- Cover art depicting four Pokémon: (top to bottom) Charizard, Blastoise, Venusaur, and Pikachu. The bottom advertises the included Transfer Pak and its features.
- Developer: Nintendo EAD
- Publisher: Nintendo
- Director: Takao Shimizu
- Producers: Kenji Miki; Tsunekazu Ishihara; Satoru Iwata; Shigeru Miyamoto;
- Programmer: Yasunari Nishida
- Composers: Kenta Nagata; Toru Minegishi; Mitsuhiro Hikino;
- Series: Pokémon
- Platform: Nintendo 64
- Release: JP: August 1, 1998;
- Genres: Turn-based strategy, RPG
- Modes: Single-player, multiplayer

= Pocket Monsters Stadium =

 (also known as Pocket Monster Stadium or Pokémon Stadium in English) is a 1998 strategy role-playing video game developed and published by Nintendo and released in Japan for the Nintendo 64. Its gameplay is based upon the Pokémon battle formula previously introduced in the Game Boy games Pokémon Red and Green, though only 40 of the games' 151 Pokémon are available to use in gameplay. Originally intended for the 64DD, it was later developed into a standard console game. Using the Transfer Pak accessory that was bundled with the game, players are able to view, organize, store, and battle with Pokémon from the Game Boy games.

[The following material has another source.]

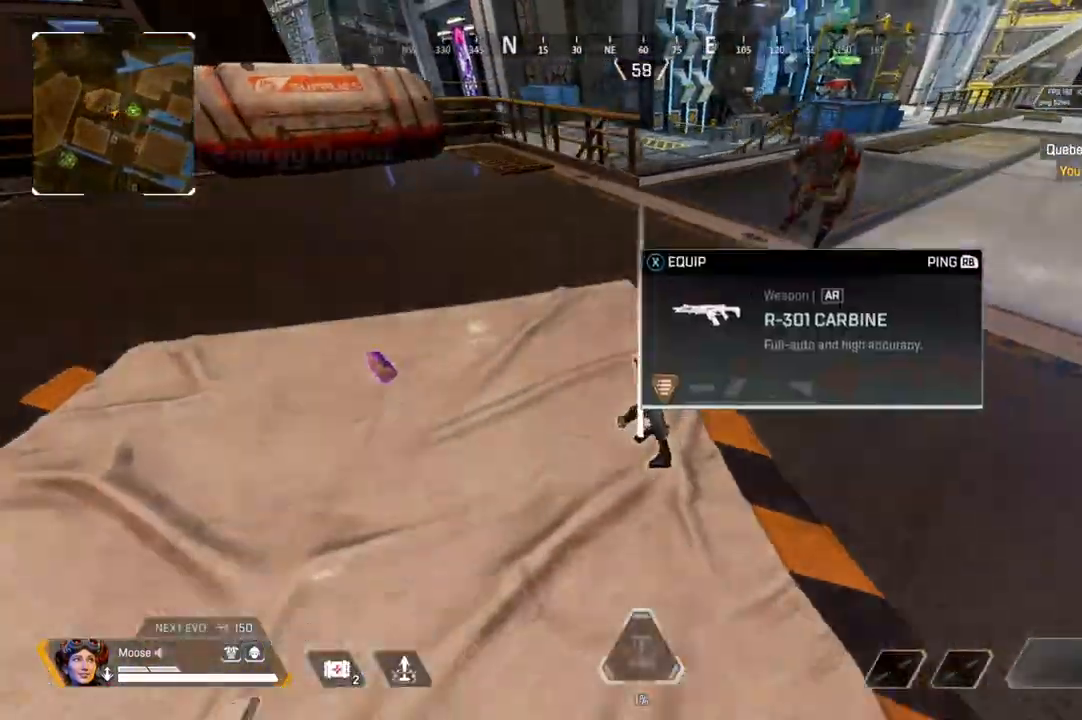
{"buttons": [], "left_stick": "center", "right_stick": "center"}
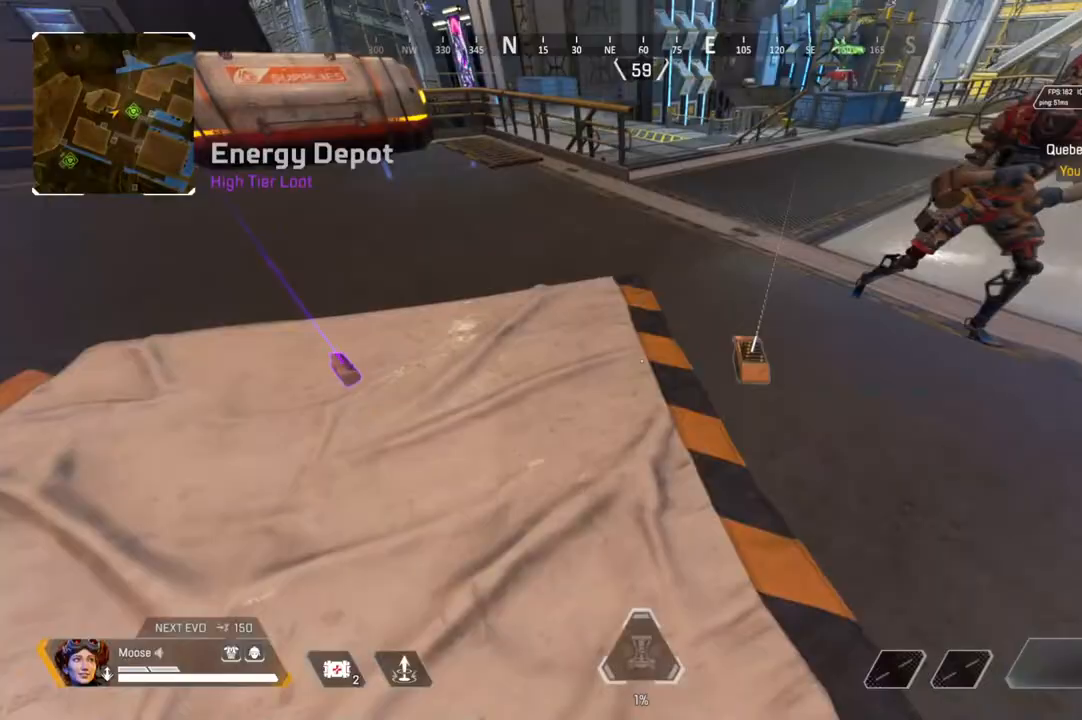
{"buttons": [], "left_stick": "up-left", "right_stick": "center", "events": [[17, "left_stick", "right"], [183, "left_stick", "up-left"]]}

Pocket Monsters Stadium received mixed responses. Though it received positive reception for its Pokémon species animations, it was criticized for its lack of content, especially for those lacking a Game Boy to use the Transfer Pak features. A follow-up game, titled Pokémon Stadium 2 in Japan, was announced in 1998, and later released as Pokémon Stadium internationally.

== Gameplay ==

Battles in Stadium function similarly to battles in the Game Boy Pokémon games, with players using different moves to battle Pokémon used by opponent trainers. Pocket Monsters Stadium uses connectivity with the Nintendo 64 Transfer Pak to connect with the Game Boy games Pokémon Red, Green, Blue, and Yellow. Using the "Registration" feature, players can import Pokémon, and then use them in battles against CPU controlled opponents or other players. If players do not have access to a Game Boy, they can use rental Pokémon with pre-determined sets of moves. In the game's "Tournament" mode, players assemble a team of six Pokémon, then select three Pokémon from their team for each battle against a CPU opponent. The opposing Trainers in Tournament mode are based on the finalists of official Pokémon championships held in Japan between 1996 and 1998. Tournament mode is split into two "divisions" based on the level of the opponents' Pokémon: one for levels 1–30, and one for levels 50–55. A "Free Battle" mode allows players to battle CPU opponents or other players using a full team of six Pokémon with no level restrictions.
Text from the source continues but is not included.